__SELECTED TEXT__.
========================

# Ever wonder what goes into a quality wiring harness?



## 4piecekit (Mar 17, 2011)

Very interesting. I think I may be having you make me a harness some time in the next few months. I can't afford a retrofit, but followed sciphi's harness thread and can appreciate brighter lighting while staying stock even if it does mean buying an extra set of bulbs here and there.


----------



## maven (Feb 27, 2011)

I just found his thread, definitely a bit "old school" but I love it, directly powering the headlight will almost always provide improved output as he found out. Id have no problem building a halogen power harness if you were interested. 

As a matter of fact I just today was doing all the legwork required for sourcing my parts and designing just such a harness


----------



## 4piecekit (Mar 17, 2011)

Maven, how much would a harness cost me?


----------



## maven (Feb 27, 2011)

I just ordered the connectors yesterday, and Id have to draw it out first to get an exact part count, but figure $100-$125 shipped to be safe.


----------



## breadtrk (Dec 28, 2011)

http://www.hq.nasa.gov/office/codeq/doctree/87394.pdf

Anything less is uncivilized.


----------



## maven (Feb 27, 2011)

breadtrk said:


> http://www.hq.nasa.gov/office/codeq/doctree/87394.pdf
> 
> Anything less is uncivilized.

========================

__AVAILABLE DATA__.

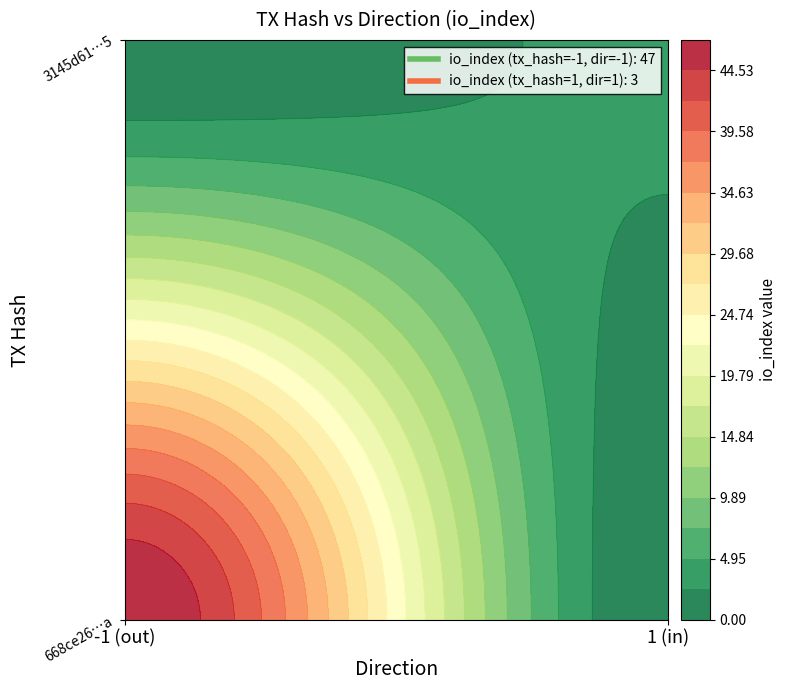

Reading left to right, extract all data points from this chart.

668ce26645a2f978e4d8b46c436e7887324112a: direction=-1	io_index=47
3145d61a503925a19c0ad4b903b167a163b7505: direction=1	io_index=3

========================

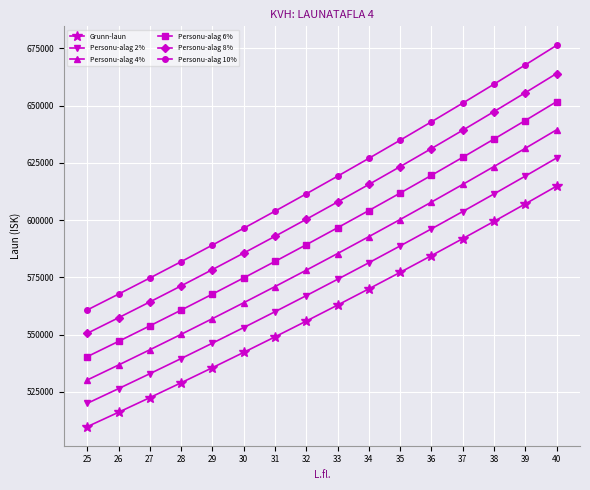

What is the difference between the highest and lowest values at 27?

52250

========================

__QUESTIONS TO ANSWER__.
1 – Answer these about the wiring harness thread:
(a) What price range did maven give for a harness?
(b) Whose harness thread had 4piecekit followed?
(c) What did maven say had been ordered the day before?
2 – Continue the wiring harness forum thread from its last line.

__NUMBERED ANSWERS__.
1 –
(a) $100-$125 shipped
(b) sciphi's
(c) The connectors

2 –
I hope youre not one of "those" guys :lol:

Seeing as how the Cruze is not intended to experience massive G-forces, nor designed to experience temps a few hundred degrees below zero, I would hope that my "uncertified" soldering skills, full cycle two jaw ratcheting crimpers, XLPE wires and OEM spec connectors would suffice  At the very least its better than the alternative.....Maybe later today Ill take apart a well known mass produced harness and do a comparison......


----------



## 70AARCUDA (Nov 14, 2010)

...and the *Space Shuttle *was built by the_ lowest _bidder too.

...but, built to the _same_ NASA specifications as above!


----------



## maven (Feb 27, 2011)

70AARCUDA said:


> ...and the *Space Shuttle *was built by the_ lowest _bidder too.
> 
> ...but, built to the _same_ NASA specifications as above!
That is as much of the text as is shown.